When I ran this, I got these results:

Results with splitters: A=0.0°, B22.5°

  Noiseless QM Model:
    Discard:  0/1000 (0.00%)
    Agree:    833/1000 (83.30%)
    Disagree: 167/1000 (16.70%)
    Expected: 666/1000 (66.60%)

  Local Model:
    Discard:  542/1000 (54.20%)
    Agree:    455/458 (99.34%)
    Disagree: 3/458 (0.66%)
    Expected: 452/458 (98.69%)


Results with splitters: A=0.0°, B67.5°

  Noiseless QM Model:
    Discard:  0/1000 (0.00%)
    Agree:    138/1000 (13.80%)
    Disagree: 862/1000 (86.20%)
    Expected: -724/1000 (-72.40%)

  Local Model:
    Discard:  676/1000 (67.60%)
    Agree:    247/324 (76.23%)
    Disagree: 77/324 (23.77%)
    Expected: 170/324 (52.47%)


Results with splitters: A=45.0°, B22.5°

  Noiseless QM Model:
    Discard:  0/1000 (0.00%)
    Agree:    855/1000 (85.50%)
    Disagree: 145/1000 (14.50%)
    Expected: 710/1000 (71.00%)

  Local Model:
    Discard:  542/1000 (54.20%)
    Agree:    457/458 (99.78%)
    Disagree: 1/458 (0.22%)
    Expected: 456/458 (99.56%)


Results with splitters: A=45.0°, B67.5°

  Noiseless QM Model:
    Discard:  0/1000 (0.00%)
    Agree:    853/1000 (85.30%)
    Disagree: 147/1000 (14.70%)
    Expected: 706/1000 (70.60%)

  Local Model:
    Discard:  548/1000 (54.80%)
    Agree:    446/452 (98.67%)
    Disagree: 6/452 (1.33%)
    Expected: 440/452 (97.35%)


QM CSHS = 2.8060
Local CSHS = 2.4313

It is claimed (wikipedia) that the angles I picked, 0, 45, 22.5, and 67.5, produce the greatest deviation from the classical results. Is this why I got such as high value for the QM model (2.8) or did I mess something up?

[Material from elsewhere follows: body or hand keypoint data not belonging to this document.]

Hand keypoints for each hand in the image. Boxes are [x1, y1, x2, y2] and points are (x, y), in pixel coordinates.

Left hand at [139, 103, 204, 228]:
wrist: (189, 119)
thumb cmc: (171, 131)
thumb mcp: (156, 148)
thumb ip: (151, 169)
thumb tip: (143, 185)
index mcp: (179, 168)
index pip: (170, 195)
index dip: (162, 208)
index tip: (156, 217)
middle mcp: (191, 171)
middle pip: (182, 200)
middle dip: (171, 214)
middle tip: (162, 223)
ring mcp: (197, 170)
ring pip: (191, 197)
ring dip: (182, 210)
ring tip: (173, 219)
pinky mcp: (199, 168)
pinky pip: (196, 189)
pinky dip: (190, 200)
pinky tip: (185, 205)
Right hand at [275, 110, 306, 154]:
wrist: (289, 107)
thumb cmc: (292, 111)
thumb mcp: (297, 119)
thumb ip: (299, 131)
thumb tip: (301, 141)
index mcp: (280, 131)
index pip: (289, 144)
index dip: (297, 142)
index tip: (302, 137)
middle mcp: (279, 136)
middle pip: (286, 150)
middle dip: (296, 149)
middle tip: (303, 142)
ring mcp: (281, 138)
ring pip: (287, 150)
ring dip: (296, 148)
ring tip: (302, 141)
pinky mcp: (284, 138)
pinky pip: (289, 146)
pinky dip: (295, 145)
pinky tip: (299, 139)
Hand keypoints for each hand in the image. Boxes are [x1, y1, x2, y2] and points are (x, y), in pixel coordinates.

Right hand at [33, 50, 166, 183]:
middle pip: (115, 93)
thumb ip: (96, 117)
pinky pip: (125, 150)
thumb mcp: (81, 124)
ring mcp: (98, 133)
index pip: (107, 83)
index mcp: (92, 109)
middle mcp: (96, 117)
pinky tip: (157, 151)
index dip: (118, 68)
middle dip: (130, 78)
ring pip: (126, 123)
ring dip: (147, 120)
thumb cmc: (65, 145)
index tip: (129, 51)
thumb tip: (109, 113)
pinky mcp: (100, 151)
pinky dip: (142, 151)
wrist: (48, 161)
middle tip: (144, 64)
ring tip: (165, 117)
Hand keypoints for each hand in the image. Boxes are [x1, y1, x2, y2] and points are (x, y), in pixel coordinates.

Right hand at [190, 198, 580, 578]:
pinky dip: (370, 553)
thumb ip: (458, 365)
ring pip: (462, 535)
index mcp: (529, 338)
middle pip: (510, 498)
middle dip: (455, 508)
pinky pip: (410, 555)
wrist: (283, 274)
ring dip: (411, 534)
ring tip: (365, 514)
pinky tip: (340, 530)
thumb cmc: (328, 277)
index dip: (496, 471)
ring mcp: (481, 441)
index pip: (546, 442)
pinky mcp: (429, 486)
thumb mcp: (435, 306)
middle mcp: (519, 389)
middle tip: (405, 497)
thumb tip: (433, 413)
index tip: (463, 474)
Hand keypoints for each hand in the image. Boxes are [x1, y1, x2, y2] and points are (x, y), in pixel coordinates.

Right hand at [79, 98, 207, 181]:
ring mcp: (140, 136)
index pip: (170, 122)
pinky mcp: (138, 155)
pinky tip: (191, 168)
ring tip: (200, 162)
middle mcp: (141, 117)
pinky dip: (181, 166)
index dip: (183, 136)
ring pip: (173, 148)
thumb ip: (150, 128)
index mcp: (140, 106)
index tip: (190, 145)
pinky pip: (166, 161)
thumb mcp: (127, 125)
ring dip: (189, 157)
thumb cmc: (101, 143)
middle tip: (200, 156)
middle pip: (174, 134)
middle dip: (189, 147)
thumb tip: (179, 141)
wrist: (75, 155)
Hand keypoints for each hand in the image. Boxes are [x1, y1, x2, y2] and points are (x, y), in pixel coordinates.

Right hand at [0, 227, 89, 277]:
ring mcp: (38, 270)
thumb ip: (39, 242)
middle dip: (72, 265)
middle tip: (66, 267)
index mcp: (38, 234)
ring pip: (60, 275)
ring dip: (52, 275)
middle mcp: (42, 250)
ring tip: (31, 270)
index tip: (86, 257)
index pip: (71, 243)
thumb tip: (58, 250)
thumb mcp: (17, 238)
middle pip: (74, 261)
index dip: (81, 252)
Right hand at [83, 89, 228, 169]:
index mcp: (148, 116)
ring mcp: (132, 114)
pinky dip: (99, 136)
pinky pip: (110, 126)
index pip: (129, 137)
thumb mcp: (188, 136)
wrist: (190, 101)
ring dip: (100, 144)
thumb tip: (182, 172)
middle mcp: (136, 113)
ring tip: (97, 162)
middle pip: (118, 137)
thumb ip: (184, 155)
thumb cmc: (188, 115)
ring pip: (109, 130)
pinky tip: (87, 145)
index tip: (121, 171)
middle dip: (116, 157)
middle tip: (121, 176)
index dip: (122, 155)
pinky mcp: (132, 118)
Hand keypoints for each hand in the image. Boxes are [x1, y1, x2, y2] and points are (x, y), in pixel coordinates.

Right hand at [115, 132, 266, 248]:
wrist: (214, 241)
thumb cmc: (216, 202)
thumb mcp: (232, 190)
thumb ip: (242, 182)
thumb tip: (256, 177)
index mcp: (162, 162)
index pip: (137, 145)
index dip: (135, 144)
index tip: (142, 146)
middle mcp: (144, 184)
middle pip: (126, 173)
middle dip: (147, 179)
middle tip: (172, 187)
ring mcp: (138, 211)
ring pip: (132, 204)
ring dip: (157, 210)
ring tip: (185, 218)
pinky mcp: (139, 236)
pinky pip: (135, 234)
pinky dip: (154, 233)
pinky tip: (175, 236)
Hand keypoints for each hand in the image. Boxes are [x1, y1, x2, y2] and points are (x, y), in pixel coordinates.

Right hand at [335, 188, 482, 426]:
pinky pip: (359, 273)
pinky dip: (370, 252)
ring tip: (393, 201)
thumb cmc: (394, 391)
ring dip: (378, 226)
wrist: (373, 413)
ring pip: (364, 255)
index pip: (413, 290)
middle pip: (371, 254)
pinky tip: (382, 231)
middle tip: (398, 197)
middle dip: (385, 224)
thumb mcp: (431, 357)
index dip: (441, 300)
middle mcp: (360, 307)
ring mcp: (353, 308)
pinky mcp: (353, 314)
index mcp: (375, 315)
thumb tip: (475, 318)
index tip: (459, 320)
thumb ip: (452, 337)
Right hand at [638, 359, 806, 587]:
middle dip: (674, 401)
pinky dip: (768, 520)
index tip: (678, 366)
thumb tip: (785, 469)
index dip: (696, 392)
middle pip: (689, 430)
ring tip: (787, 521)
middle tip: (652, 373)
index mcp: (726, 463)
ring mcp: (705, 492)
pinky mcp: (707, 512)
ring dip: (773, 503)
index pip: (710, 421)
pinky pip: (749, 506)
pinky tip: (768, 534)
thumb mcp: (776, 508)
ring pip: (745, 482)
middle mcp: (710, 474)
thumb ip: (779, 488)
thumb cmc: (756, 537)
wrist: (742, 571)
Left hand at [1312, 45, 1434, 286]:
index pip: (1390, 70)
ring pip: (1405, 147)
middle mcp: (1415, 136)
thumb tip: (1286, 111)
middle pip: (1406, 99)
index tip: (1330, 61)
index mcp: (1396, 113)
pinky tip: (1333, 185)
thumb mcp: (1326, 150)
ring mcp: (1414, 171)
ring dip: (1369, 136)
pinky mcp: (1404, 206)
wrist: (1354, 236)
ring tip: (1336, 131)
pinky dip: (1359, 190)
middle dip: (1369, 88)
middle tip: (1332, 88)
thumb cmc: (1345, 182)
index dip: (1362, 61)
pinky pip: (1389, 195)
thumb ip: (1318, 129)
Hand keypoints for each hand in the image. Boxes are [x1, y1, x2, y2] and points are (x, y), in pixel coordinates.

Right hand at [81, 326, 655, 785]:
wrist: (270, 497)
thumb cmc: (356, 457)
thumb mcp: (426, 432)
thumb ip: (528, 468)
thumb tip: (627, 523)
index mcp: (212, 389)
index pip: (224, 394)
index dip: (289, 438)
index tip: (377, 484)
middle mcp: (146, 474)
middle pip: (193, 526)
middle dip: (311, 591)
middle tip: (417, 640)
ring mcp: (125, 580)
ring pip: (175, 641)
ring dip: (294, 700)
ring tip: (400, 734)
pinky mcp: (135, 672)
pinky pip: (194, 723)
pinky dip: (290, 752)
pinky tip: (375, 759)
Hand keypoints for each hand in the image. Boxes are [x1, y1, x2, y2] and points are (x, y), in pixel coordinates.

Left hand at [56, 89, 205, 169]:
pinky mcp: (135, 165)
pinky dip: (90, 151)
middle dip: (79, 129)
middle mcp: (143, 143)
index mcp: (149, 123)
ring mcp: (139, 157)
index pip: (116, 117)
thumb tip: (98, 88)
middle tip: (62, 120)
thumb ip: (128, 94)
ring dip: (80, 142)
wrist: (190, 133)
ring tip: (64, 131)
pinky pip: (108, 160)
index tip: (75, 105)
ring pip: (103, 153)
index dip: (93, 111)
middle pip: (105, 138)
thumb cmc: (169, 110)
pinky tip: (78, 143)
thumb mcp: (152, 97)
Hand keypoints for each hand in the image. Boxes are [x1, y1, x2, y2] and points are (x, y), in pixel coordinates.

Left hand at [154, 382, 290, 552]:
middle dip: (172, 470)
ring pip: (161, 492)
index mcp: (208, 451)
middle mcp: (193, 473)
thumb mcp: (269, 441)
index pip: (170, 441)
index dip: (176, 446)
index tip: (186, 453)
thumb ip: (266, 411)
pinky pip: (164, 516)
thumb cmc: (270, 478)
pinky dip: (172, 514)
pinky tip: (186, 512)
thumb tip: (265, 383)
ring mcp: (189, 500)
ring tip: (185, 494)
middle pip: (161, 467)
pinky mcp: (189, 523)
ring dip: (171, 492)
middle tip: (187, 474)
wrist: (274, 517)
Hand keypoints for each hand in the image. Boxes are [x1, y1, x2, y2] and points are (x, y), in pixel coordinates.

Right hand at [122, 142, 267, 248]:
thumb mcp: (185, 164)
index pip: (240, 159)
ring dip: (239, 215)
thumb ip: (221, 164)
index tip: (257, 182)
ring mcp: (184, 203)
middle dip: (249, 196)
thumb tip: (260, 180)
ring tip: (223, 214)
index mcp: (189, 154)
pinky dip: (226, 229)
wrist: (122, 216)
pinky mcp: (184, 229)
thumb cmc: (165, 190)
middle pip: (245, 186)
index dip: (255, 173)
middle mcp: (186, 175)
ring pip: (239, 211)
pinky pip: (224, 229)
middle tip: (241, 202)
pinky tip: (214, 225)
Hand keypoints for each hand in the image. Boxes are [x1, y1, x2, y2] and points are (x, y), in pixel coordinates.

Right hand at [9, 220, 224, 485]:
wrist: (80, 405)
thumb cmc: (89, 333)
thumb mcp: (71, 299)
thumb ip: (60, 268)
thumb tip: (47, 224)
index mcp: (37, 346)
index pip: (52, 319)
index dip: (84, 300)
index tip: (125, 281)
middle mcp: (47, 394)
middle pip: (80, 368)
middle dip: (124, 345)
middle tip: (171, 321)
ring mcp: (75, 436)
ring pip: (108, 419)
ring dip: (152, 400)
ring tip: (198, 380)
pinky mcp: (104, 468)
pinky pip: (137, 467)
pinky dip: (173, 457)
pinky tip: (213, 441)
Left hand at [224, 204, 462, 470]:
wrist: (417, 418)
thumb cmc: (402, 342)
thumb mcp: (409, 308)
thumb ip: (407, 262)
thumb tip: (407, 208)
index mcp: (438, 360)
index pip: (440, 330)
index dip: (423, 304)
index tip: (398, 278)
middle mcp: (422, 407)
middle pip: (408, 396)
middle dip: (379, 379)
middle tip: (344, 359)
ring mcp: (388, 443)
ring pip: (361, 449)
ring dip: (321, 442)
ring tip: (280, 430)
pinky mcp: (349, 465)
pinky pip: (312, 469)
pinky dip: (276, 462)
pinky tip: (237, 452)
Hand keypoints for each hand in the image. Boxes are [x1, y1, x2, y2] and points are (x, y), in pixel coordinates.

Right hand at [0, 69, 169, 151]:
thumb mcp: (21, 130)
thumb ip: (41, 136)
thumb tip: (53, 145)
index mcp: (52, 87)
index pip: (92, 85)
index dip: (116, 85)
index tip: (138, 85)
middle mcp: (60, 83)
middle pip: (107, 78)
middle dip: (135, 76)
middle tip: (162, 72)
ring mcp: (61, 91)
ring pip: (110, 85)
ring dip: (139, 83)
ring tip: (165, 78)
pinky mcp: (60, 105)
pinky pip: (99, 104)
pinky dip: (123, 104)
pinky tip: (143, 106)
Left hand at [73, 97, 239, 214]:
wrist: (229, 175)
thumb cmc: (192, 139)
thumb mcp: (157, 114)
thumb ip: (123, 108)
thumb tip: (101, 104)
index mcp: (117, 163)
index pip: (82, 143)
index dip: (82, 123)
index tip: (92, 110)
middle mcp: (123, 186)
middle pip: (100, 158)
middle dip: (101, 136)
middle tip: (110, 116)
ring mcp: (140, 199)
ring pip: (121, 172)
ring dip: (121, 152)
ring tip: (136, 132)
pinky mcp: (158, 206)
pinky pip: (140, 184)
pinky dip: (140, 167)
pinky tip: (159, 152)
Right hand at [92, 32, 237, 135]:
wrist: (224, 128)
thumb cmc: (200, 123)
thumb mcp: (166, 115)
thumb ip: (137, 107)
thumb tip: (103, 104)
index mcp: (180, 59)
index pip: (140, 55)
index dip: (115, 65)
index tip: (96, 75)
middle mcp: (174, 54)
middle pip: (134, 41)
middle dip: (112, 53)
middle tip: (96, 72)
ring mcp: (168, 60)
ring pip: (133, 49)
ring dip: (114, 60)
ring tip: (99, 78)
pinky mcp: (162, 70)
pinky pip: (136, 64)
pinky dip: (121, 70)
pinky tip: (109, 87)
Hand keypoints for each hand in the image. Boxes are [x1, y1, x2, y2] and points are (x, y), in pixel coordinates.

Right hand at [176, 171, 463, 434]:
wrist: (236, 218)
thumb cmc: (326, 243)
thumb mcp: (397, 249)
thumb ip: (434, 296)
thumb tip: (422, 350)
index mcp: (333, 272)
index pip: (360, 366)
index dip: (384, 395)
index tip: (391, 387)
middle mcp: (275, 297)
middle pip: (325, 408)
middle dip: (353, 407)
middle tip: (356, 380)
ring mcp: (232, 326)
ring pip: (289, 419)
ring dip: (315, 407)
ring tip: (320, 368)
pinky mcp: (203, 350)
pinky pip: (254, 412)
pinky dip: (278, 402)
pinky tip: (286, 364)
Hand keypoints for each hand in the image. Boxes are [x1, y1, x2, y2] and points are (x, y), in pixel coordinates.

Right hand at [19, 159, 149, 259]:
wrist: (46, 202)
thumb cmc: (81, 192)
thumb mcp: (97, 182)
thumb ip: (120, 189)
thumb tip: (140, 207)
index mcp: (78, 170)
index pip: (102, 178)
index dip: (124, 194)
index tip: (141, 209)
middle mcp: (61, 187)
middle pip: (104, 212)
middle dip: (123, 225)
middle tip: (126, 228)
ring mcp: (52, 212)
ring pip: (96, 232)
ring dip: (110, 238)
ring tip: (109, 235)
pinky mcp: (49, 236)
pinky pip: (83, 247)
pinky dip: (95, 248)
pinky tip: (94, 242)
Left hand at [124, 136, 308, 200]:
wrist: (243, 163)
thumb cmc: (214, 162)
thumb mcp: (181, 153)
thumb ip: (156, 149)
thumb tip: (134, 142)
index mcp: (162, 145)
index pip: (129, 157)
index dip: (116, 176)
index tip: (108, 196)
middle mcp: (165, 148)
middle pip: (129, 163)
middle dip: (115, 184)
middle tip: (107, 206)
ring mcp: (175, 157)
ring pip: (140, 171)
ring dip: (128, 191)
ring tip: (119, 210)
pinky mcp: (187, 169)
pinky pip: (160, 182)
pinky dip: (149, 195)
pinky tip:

The 2.4313 value is slightly lucky. When I set "TRIES" to 100000, I got value closer to 2.40. In any case, assuming the code is good, it demonstrates that an experimental value of 2.4 might be discounted if the number of discards is as much as the number of hits.

 

[.Scott]

Having looked at this some more, that 2.82 value is looking OK. I noticed that, although DrChinese gave a range 2.25 to 2.40, he also said that 2.82 was the maximum.

The article he cited ( http://arxiv.org/pdf/quant-ph/0205171v1.pdf ) gives a value of 2.307, but they are working with more than four angles. I'm looking at the table on page 7 of that article.

I need to read more to figure out exactly how they got that number. Actually, if anyone can give me a hint as to how I can generate that 2.307 value, I'd appreciate it.

I also noticed that my local model is actually capable of generating values in excess of 3.5 using 0,90,45,135. I need to add code to that local version to report the number of discarded readings that never showed up at any detector - since in a real-life experiment, those would be discards that would not even be recognized as such.